What is needed: Return exactly the lines below, starting with the one that has "Summer Triangle- [青春×フェティシ" and going on through the one that has "Double barre rouge".

[Data extracted from a collection]
########################################
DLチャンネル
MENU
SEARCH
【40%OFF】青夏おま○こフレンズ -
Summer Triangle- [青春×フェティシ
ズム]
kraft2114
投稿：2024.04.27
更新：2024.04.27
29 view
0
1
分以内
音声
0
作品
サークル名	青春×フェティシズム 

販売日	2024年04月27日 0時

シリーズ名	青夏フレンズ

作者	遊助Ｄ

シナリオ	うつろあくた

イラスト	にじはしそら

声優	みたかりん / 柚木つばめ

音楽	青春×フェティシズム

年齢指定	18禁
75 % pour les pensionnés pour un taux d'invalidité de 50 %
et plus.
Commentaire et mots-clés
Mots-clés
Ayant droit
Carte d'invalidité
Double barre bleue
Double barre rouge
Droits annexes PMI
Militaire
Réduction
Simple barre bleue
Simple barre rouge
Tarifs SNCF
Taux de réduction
########################################
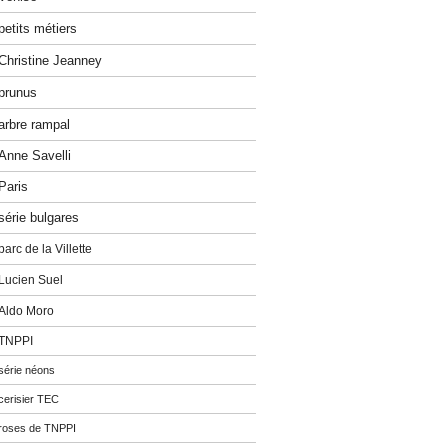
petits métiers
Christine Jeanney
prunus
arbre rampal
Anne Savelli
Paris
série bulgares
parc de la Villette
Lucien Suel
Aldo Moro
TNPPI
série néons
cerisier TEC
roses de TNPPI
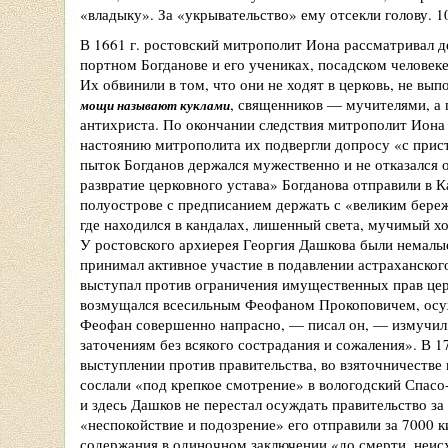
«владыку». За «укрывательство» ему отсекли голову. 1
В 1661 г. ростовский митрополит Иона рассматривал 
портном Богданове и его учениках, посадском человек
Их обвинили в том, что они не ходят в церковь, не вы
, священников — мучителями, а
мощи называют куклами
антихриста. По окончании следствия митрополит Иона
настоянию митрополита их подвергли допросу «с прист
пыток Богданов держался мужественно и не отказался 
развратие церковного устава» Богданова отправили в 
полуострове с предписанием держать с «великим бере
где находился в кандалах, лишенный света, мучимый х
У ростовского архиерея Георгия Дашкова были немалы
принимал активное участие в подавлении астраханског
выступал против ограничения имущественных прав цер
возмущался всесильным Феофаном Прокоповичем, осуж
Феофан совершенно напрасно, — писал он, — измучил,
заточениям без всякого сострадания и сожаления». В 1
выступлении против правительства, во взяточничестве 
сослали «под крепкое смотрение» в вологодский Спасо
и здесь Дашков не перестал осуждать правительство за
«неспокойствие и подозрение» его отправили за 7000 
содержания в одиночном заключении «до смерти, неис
########################################
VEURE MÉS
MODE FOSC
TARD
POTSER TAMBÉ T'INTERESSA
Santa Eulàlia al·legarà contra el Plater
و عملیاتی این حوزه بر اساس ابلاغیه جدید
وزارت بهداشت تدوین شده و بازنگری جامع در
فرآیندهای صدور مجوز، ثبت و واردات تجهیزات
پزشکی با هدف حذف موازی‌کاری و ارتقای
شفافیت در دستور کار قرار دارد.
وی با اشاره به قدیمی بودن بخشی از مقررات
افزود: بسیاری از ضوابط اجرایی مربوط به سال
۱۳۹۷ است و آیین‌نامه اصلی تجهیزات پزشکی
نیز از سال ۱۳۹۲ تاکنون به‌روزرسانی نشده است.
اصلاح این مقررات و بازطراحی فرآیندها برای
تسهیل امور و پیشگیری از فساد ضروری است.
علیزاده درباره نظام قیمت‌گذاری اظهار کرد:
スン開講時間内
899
########################################
Task solution:
Summer Triangle- [青春×フェティシ
ズム]
kraft2114
投稿：2024.04.27
更新：2024.04.27
29 view
0
1
分以内
音声
0
作品
サークル名	青春×フェティシズム 

販売日	2024年04月27日 0時

シリーズ名	青夏フレンズ

作者	遊助Ｄ

シナリオ	うつろあくた

イラスト	にじはしそら

声優	みたかりん / 柚木つばめ

音楽	青春×フェティシズム

年齢指定	18禁
75 % pour les pensionnés pour un taux d'invalidité de 50 %
et plus.
Commentaire et mots-clés
Mots-clés
Ayant droit
Carte d'invalidité
Double barre bleue
Double barre rouge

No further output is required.